In a previous post, I wrote about how steps and variables become part of a "snapshot" when a release is created in Octopus. I mentioned that one of the changes I am working on is to introduce the concept of a 'role' into Octopus.
How it used to work
To recap, in the 1.0 versions of Octopus Deploy, an environment has machines, and steps in a project reference those machines:
In the example above, I'm creating a step for a NuGet package, and I've selected two machines from the production environment.
This design has downsides:
- If you add or remove a machine, you'll have to update every project, and create new releases
- Old releases will not be deployed to the new machine, or will not be allowed to deploy if they reference a non-existent machine
In a world of cloud computing and scaling out, this is very problematic, and so I've been working on a fix.
How it will work
In Octopus Deploy 1.1, you'll be able to tag machines as serving one or more 'roles', which you can define yourself.
When you create a step or a variable, instead of choosing machines specifically, you'll just choose a role to target:
The same applies to variables - a variable can now be scoped to a 'role' instead of to a machine.
Upgrading
For customers with existing data in Octopus Deploy, this creates a problem.

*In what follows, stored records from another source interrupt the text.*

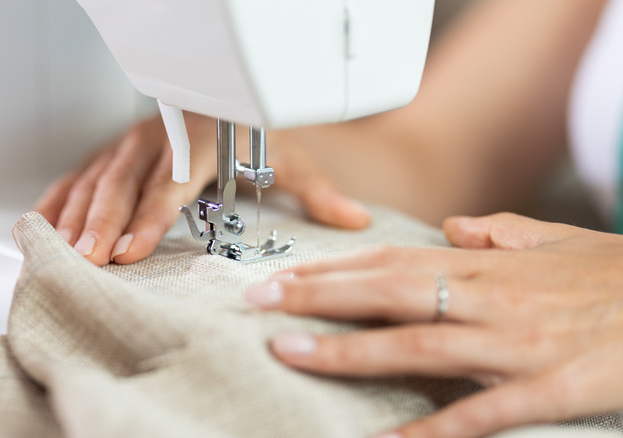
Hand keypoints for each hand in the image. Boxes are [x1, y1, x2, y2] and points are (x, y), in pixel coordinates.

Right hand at [33, 114, 369, 265]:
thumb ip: (316, 191)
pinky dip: (59, 199)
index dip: (148, 220)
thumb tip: (355, 220)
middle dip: (101, 225)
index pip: (168, 187)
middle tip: (85, 262)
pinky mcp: (113, 150)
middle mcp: (158, 143)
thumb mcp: (288, 157)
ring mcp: (130, 144)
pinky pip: (79, 173)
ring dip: (76, 216)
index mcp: (199, 144)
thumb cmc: (253, 129)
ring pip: (96, 180)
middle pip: (123, 186)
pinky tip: (42, 224)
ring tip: (60, 252)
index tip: (128, 251)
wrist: (226, 93)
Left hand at [245, 213, 622, 437]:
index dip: (332, 269)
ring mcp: (517, 346)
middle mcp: (490, 299)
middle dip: (317, 297)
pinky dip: (433, 429)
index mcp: (488, 266)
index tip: (283, 274)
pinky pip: (482, 414)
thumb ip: (499, 233)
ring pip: (417, 345)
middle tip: (257, 302)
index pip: (391, 261)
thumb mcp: (556, 240)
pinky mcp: (551, 390)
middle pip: (387, 293)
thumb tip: (454, 226)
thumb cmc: (617, 275)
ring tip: (288, 351)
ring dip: (348, 350)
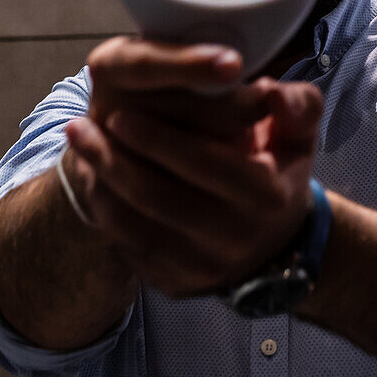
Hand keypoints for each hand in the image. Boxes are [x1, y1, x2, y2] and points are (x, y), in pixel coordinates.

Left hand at [65, 0, 323, 298]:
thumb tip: (269, 92)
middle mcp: (236, 239)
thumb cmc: (277, 173)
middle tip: (82, 125)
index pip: (207, 165)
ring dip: (101, 184)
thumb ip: (297, 104)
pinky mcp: (177, 284)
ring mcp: (205, 268)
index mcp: (267, 197)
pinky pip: (130, 249)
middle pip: (162, 198)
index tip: (119, 114)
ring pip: (139, 227)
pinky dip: (106, 213)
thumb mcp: (298, 137)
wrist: (273, 246)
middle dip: (116, 160)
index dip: (160, 140)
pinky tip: (92, 180)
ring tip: (78, 148)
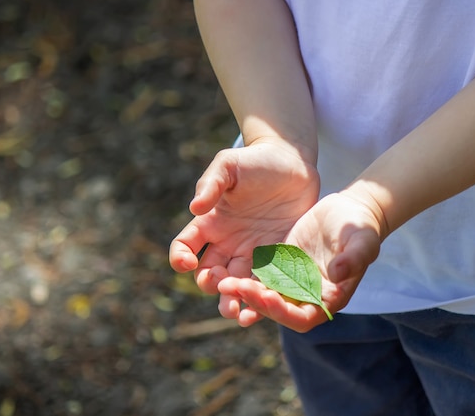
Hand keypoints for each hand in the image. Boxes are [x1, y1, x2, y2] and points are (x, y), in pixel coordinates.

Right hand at [169, 141, 319, 296]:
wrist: (294, 164)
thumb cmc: (257, 161)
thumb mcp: (229, 165)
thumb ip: (211, 183)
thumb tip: (195, 208)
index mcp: (210, 223)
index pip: (185, 246)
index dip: (179, 257)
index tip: (185, 263)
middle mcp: (228, 243)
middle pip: (210, 274)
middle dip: (211, 287)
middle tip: (221, 290)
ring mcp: (253, 253)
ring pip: (237, 285)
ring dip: (234, 300)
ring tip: (238, 313)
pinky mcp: (278, 259)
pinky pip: (266, 283)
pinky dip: (262, 298)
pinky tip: (266, 307)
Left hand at [216, 192, 381, 331]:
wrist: (349, 211)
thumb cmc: (361, 228)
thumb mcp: (362, 241)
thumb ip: (353, 258)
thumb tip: (338, 274)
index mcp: (327, 298)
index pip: (301, 318)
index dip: (282, 312)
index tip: (266, 297)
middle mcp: (305, 295)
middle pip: (276, 310)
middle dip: (254, 302)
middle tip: (232, 287)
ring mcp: (291, 281)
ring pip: (262, 295)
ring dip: (242, 292)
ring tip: (221, 282)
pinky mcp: (279, 265)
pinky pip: (258, 276)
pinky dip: (242, 275)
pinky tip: (223, 269)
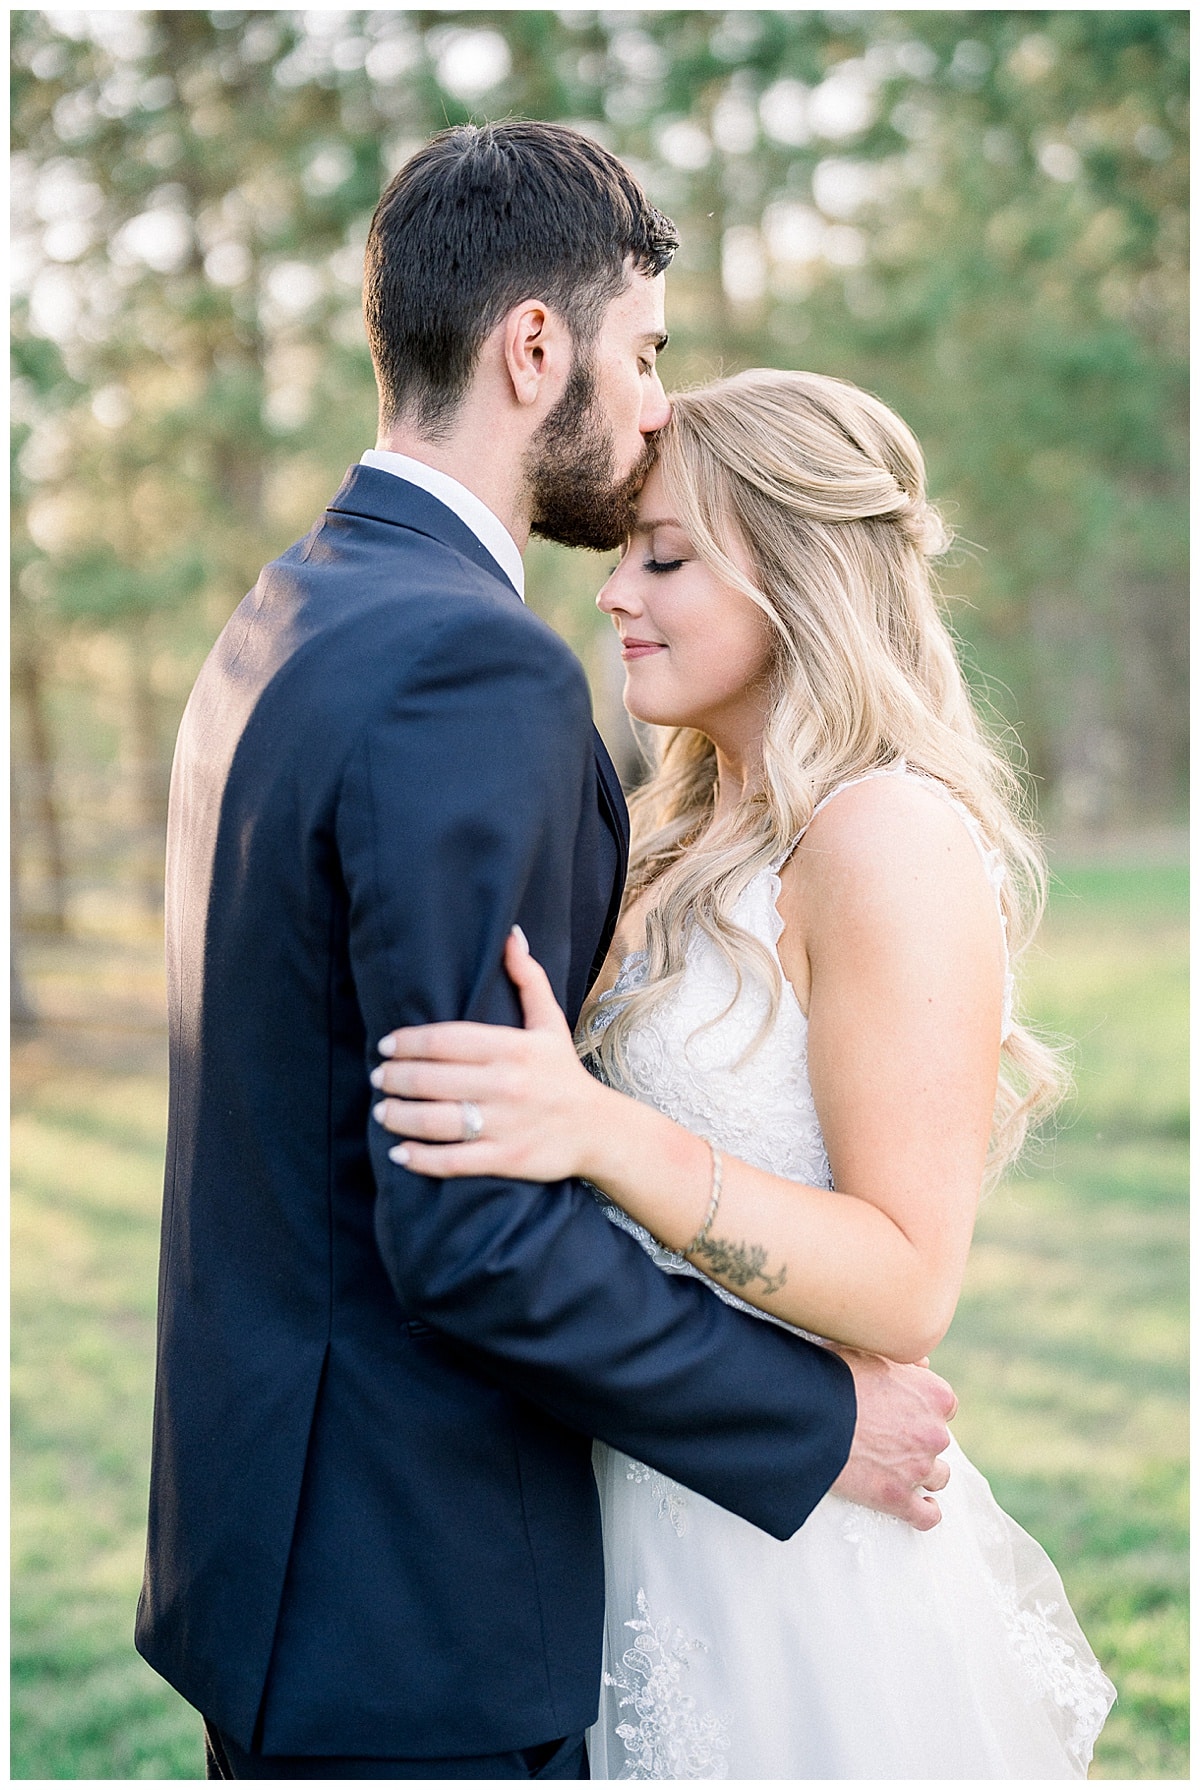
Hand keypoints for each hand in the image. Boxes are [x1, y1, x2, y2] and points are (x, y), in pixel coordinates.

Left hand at [371, 928, 606, 1181]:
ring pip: (435, 1120)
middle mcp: (507, 1084)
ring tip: (382, 1111)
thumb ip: (527, 978)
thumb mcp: (550, 1023)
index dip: (408, 1042)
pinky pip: (452, 1160)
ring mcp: (505, 1124)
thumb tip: (511, 935)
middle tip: (378, 1077)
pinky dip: (420, 1158)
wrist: (600, 1130)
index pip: (444, 1040)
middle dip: (394, 1078)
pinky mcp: (506, 1159)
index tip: (387, 1046)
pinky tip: (400, 1152)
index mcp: (513, 1047)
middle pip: (431, 1079)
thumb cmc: (564, 1073)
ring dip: (398, 1116)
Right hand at [829, 1349, 957, 1530]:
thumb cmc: (836, 1378)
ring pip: (937, 1477)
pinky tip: (920, 1507)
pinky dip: (926, 1513)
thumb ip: (904, 1361)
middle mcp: (933, 1432)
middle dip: (919, 1440)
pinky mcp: (897, 1497)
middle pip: (938, 1441)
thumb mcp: (871, 1353)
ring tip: (899, 1469)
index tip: (906, 1412)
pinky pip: (926, 1516)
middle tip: (889, 1437)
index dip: (925, 1410)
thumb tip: (923, 1366)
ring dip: (922, 1473)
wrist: (812, 1414)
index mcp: (933, 1395)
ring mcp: (917, 1468)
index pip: (946, 1406)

Previously, steps referenced machines. In the new model, steps reference roles, and machines are in roles. The two data models are incompatible, and I'm trying to decide how the migration experience will work.

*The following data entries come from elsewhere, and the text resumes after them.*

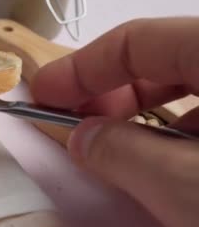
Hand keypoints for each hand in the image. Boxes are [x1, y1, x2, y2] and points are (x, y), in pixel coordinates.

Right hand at [31, 17, 198, 226]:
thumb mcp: (184, 187)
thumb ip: (121, 152)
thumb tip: (82, 136)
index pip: (139, 39)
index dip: (81, 67)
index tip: (42, 94)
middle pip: (165, 59)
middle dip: (112, 93)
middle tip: (75, 125)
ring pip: (191, 89)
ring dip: (144, 117)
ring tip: (115, 152)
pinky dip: (178, 136)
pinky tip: (165, 166)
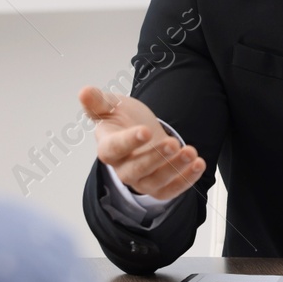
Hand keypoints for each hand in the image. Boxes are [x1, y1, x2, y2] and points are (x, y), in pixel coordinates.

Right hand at [80, 86, 205, 200]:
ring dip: (175, 169)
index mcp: (108, 148)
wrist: (143, 132)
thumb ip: (98, 101)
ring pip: (156, 182)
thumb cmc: (124, 120)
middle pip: (136, 170)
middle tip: (173, 143)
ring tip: (191, 152)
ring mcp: (141, 181)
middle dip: (156, 158)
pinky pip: (171, 190)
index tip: (146, 131)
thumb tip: (84, 91)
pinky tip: (198, 164)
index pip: (114, 149)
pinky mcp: (159, 188)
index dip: (129, 141)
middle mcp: (123, 168)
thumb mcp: (112, 105)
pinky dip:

There seem to be a few options. One is to break backwards compatibility - old releases/projects could become read-only, and users will have to visit each project to create new releases after defining the roles and updating steps/variables. Only then would you be able to deploy releases again. Obviously this has a lot of downsides.
Option 2 is to keep backwards compatibility indefinitely, by supporting both models. While this might be a better short term experience, in the long term I think it would just create confusion, as there would be two ways to do the same thing. The role-based model has no real downsides compared to the old model, so supporting the old model indefinitely makes no sense.

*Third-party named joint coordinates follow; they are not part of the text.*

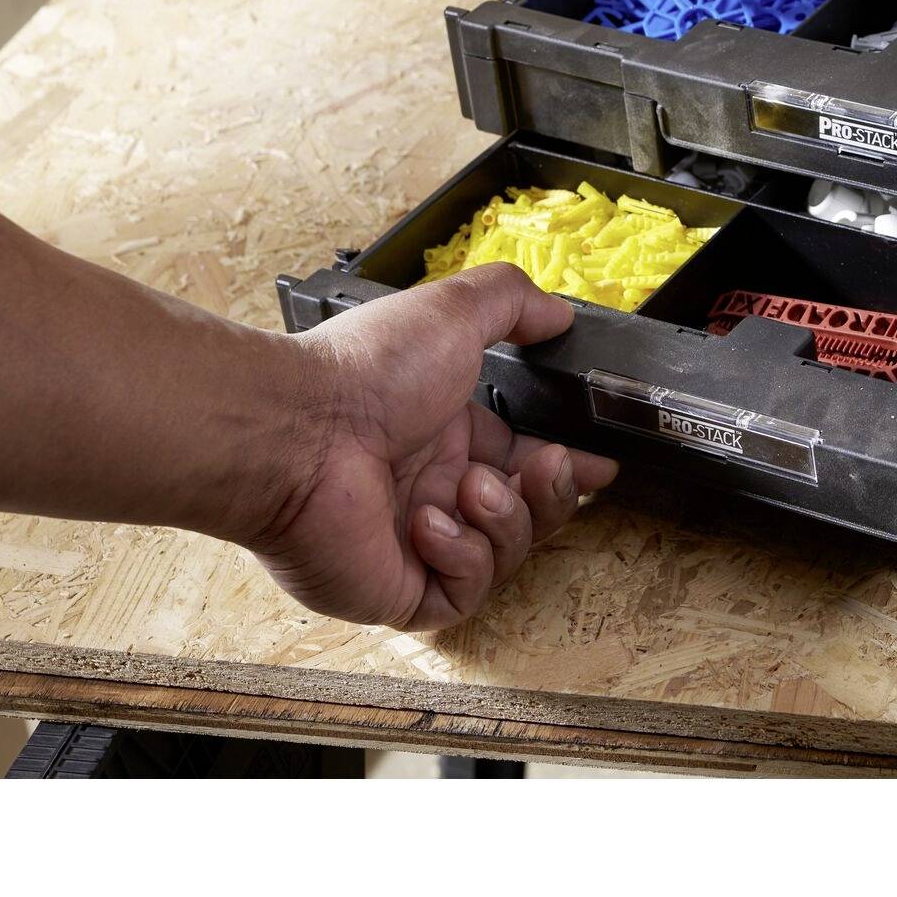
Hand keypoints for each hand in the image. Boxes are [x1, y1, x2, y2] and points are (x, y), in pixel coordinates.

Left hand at [254, 264, 618, 630]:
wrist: (298, 433)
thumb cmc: (362, 373)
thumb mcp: (452, 312)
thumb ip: (513, 304)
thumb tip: (557, 313)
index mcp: (445, 433)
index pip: (523, 461)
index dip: (565, 467)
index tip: (599, 466)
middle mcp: (432, 488)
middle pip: (528, 513)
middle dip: (553, 493)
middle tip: (546, 467)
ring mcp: (415, 544)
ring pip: (506, 554)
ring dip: (504, 518)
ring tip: (468, 487)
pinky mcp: (399, 590)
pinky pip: (464, 593)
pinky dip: (461, 556)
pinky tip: (428, 523)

Finally, option 3 is to "adapt" the data, by automatically giving each machine a unique role (e.g., "machine-123"), and then converting old steps/variables that referenced that machine to reference its unique role instead. This way we move everything to a role-based model, old releases can continue to be deployed, and users can tidy up/refactor the roles as necessary after upgrading. It might be confusing at first, but Octopus Deploy users are all very clever, so I think they can handle it :)
Summary
Dealing with this kind of semantic difference in schema versions is an interesting problem, and at the moment I am leaning towards option 3.